According to Thomson, jihadists represent a small world where everyone knows everyone.

At least it cannot be his sociological or social-historical thoroughness. For example, several of the book's protagonists come from financially stable families with some housing and educational capital – what in everyday speech would be called middle class – and several were in or finishing high school when they traveled to Syria. 

Yet Thomson writes – without reference or evidence – that "sociologically" it is primarily young people with a low educational level who have grown up in "a Muslim culture" (whatever that means – the parents of the recruits have roots in as diverse countries as Yemen, Algeria and Somalia, while some are Franco-French converts) in "the country's working quarters" (read: social ghettos). 

Although Thomson's strength is not exactly class analysis, manufacturing works best when he draws attention to the inequality structures that lock down those at the bottom of the hierarchy and make anyone fall away – either in the fanatical quest for a real alternative or in hedonistic cultivation of the morbid .

The repentant

Most of the main characters of The Returned had a notion of engaging in honor and dignity – and getting on a little adventure – as they traveled to Syria. Along the way, it dawned on them that war is neither fun nor fair, and especially not pious. They discovered that the reality of "jihadism" in Syria is full of coercion, horror and wicked senselessness that can bring about even a racist, colonial and secularism-fundamentalist France to look attractive. 

That those who regretted or changed attitude along the way want to tell their story is understandable. The narrative then becomes a tool for self-examination and self-explanation, perhaps even an attempt to remedy it. 

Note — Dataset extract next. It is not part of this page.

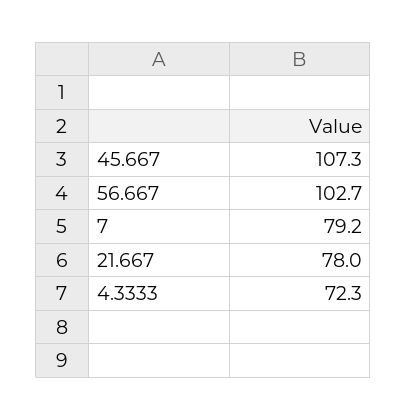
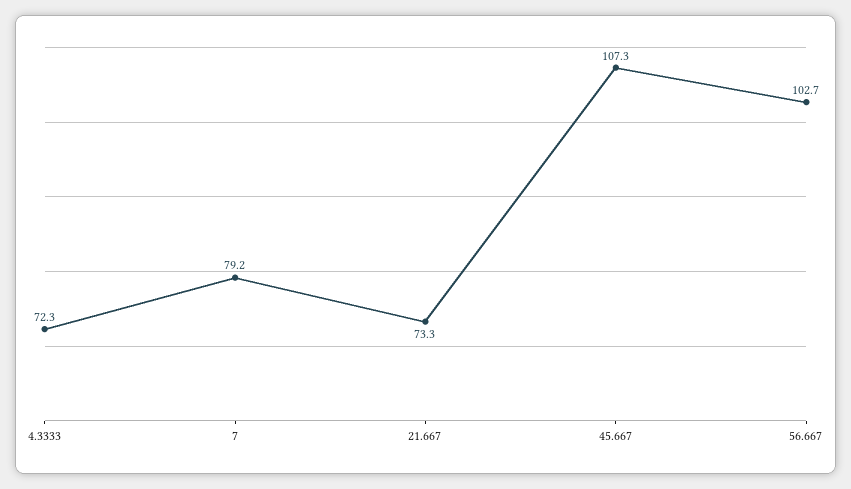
21.667: 78 -> 73.3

The life stories of the former Syrian warriors are brilliantly insightful in a way that they are able to point beyond themselves. But often the answers to how they ended up under right-wing Islamist command are unbearably banal. They were bored, didn't feel important enough, didn't score enough ladies, didn't make enough money on unimaginable petty crime, didn't really know what they wanted with their lives, were friends with their parents. 

There is certainly a truth to that: Occasionally, the most incomprehensible choices of life just don't really have a good explanation. Still, one is left with the feeling that The Returned only able to scratch the surface. 

Nina Trige Andersen
Nina Trige Andersen
Trige Andersen is a freelance journalist and historian.